This is the mail archive of the
overseers@sourceware.org
mailing list for the Sourceware project.
Re: git pack-objects run amok
Frank Ch. Eigler wrote:
>> The load average on gcc.gnu.org was in the 300-400 range for a while
>> tonight. The culprit was apparently due to a lot of these [...]
>> git pack-objects --revs --thin --stdout --delta-base-offset [...]
>
> I added some /etc/xinetd.d/git-daemon constraints in an attempt to
> preclude a reoccurrance, kind of like the anon-cvs limits.
Hi Frank,
You can reduce the effect of the requests that provoked that by
running "git gc" on repositories for which "git count-objects"
reports more than a few megabytes. That is something I do every
month or two on all of the git repositories at savannah.gnu.org.

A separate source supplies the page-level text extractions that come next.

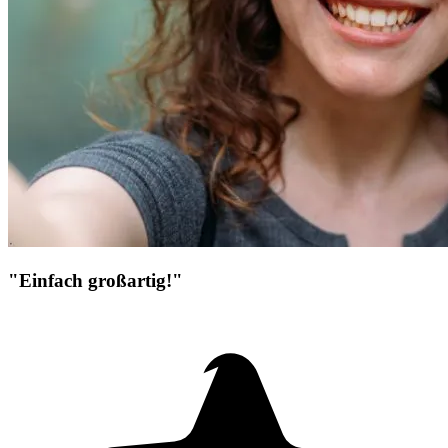
"Einfach großartig!"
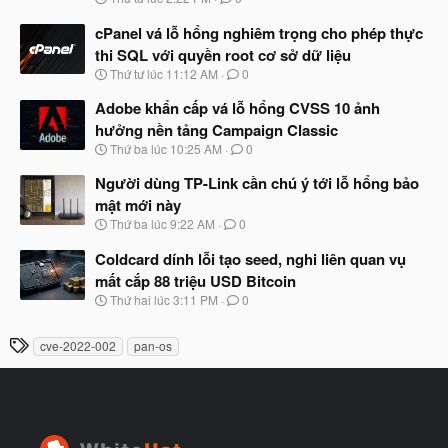
ắ
g
t
à
cPanel vá lỗ hổng nghiêm trọng cho phép thực
đ
y
ầ
thi SQL với quyền root cơ sở dữ liệu
b
u
N
Thứ tư lúc 11:12 AM
0
ắ
g
t
à
Adobe khẩn cấp vá lỗ hổng CVSS 10 ảnh
đ
y
ầ
hưởng nền tảng Campaign Classic
b
u
N
Thứ ba lúc 10:25 AM
0
ắ
g
t
à
Người dùng TP-Link cần chú ý tới lỗ hổng bảo
đ
y
ầ
mật mới này
b
u
N
Thứ ba lúc 9:22 AM
0
ắ
g
t
à
Coldcard dính lỗi tạo seed, nghi liên quan vụ
đ
y
ầ
mất cắp 88 triệu USD Bitcoin
b
u
N
Thứ hai lúc 3:11 PM
0
ắ
g
t
à
đ
T
cve-2022-002
pan-os
y
ầ
h
b
u
ắ
ẻ
t
đ
ầ
u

For example, I see that glibc has 34MB (of 135MB) worth of not-packed objects:
$ git count-objects
2483 objects, 34872 kilobytes
After your "git gc" run, that will be 0.
This makes an especially big difference when the repository
is stored on spinning rust: far fewer seeks. Of course, with
SSDs the seek effect is negligible, but the smaller footprint
helps even there.
Sometimes it's good to run the much more time/resource-consuming repack
operation, too:
I use this bash function:
git-repo-compress()
{
local d=$1
du -sh "$d"; start=$(date); /usr/bin/time \
git --git-dir="$d" repack -afd --window=250 --depth=250
echo started $start; date; du -sh "$d"
}
To give you an idea, on my local glibc clone, "git gc" reduced
"du -sh .git" from 134M to 92M. Just to see, I ran the above
git-repo-compress and it shaved off only 3MB resulting in 89MB,
so the git-repo-compress run is not worth it, considering the cost.